§ **Selected extract**:
• • • • • • •
Bleeding is an uncommon event but it is causes significant increase in morbidity and mortality. Identifying bleeding events using electronic health record data (both resulting from hospitalization and causing hospitalization) would allow the development of risk assessment models (RAM) to identify those at most risk. Traditional prospective cohorts for rare events are time consuming and expensive. We suggest a more efficient method using the electronic health record (EHR) data by developing and validating an algorithm to detect bleeding in hospitalized patients, ie, a "computable phenotype".


We captured all admissions to the University of Vermont (UVM) Medical Center between 2010-19, a tertiary care medical center in northwest Vermont. Using International Classification of Disease (ICD) 9 and 10 discharge diagnoses, "present on admission" flags, problem lists, laboratory values, vital signs, current procedure terminology (CPT) codes, medication administration, and flowsheet data for transfusion support, we developed computable phenotypes for bleeding. Classification was based on the gold standard International Society of Thrombosis and Haemostasis definitions for clinically relevant non-major bleeding (CRNMB) and major bleeding (MB) and validated by medical record review. To improve sensitivity and specificity, algorithms were developed by bleeding site (intracerebral, intraspinal, pericardial, retroperitoneal, orbital, intramuscular, gastrointestinal, genitourinary, gynecologic, pulmonary, nasal, post-procedure, or miscellaneous). We preliminary validated the computable phenotype by randomly abstracting 10 medical records from each bleeding site.


Among 62,468 admissions, our computable phenotype for bleeding identified 10,202 bleeding events associated with hospitalization; 4,650 were CRNMB and 5,552 were MB. On chart abstraction, 135 of 153 hospitalizations had either a MB or CRNMB (88%, Figure). For MB, 95 of 119 (80%) of the computed MB phenytope events were validated. Of the 24 of 119 (20%) not validated, 14% (16) were CRNMB and 7% (8) the bleeding was present on coding but was not detected by chart review. Only 29%(10/34) of the CRNMB were validated. The most common error in the CRNMB computable phenotype was misclassification of 14 MB as CRNMB (41% of CRNMB. For individual bleeding sites, (figure), the algorithms performed well for most sites including intracerebral hemorrhage, gastrointestinal, and intramuscular bleeding, but performed less well for unusual and rarer bleeding sites (i.e. nasal).


We developed a computable phenotype for bleeding which can be applied to our EHR system. The computable phenotype was specific for MB, but underestimated the severity of potential CRNMB. Importantly, we correctly classified specific important bleeding sites such as intracerebral, gastrointestinal, and retroperitoneal. This computable phenotype forms the basis for further refinement, and provides a road map for future studies on epidemiology of hospital-acquired bleeding and hospitalization for bleeding.

Figure: Major and Clinically relevant non-major bleeding as detected by Electronic Health Record compared to the chart validation


No relevant conflicts of interest to declare.

Author notes


Asterisk with author names denotes non-ASH members.
• • • • • • •
§ **Supplied records**:
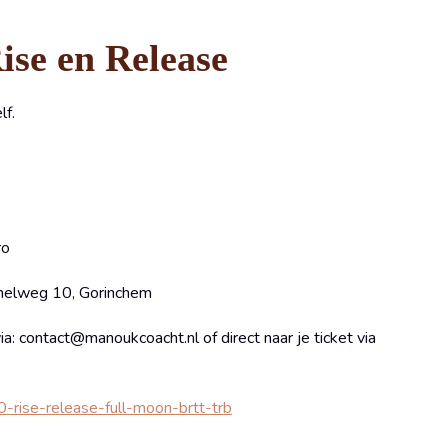
ise en Release
lf.
ro
nnelweg 10, Gorinchem
ia: contact@manoukcoacht.nl of direct naar je ticket via
0-rise-release-full-moon-brtt-trb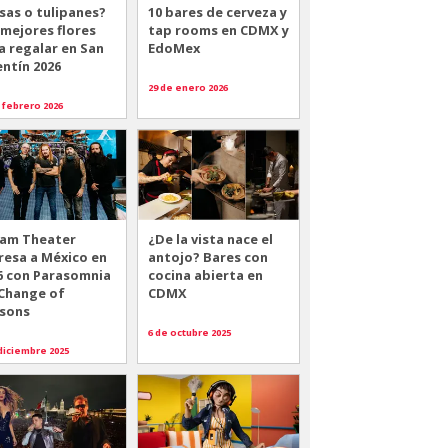
sas o tulipanes?
10 bares de cerveza y
 mejores flores
tap rooms en CDMX y
a regalar en San
EdoMex
entín 2026
29 de enero 2026
 febrero 2026
am Theater
¿De la vista nace el
resa a México en
antojo? Bares con
6 con Parasomnia
cocina abierta en
 Change of
CDMX
sons
6 de octubre 2025
diciembre 2025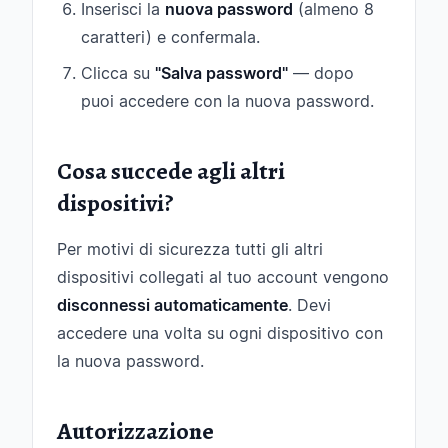
Inserisci la
nuova password
(almeno 8
caratteri) e confermala.
Clicca su
"Salva password"
— dopo
puoi accedere con la nuova password.
Cosa succede agli altri
dispositivi?
Per motivi di sicurezza tutti gli altri
dispositivi collegati al tuo account vengono
disconnessi automaticamente
. Devi
accedere una volta su ogni dispositivo con
la nuova password.
Autorizzazione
• • • • • • •
§ **Task to complete**: Rewrite the abstract on computable phenotypes for bleeding from "We developed a" to "hospitalization for bleeding.", putting "blueprint" in place of "road map".

§ **Final answer**:
We developed a computable phenotype for bleeding which can be applied to our EHR system. The computable phenotype was specific for MB, but underestimated the severity of potential CRNMB. Importantly, we correctly classified specific important bleeding sites such as intracerebral, gastrointestinal, and retroperitoneal. This computable phenotype forms the basis for further refinement, and provides a blueprint for future studies on epidemiology of hospital-acquired bleeding and hospitalization for bleeding.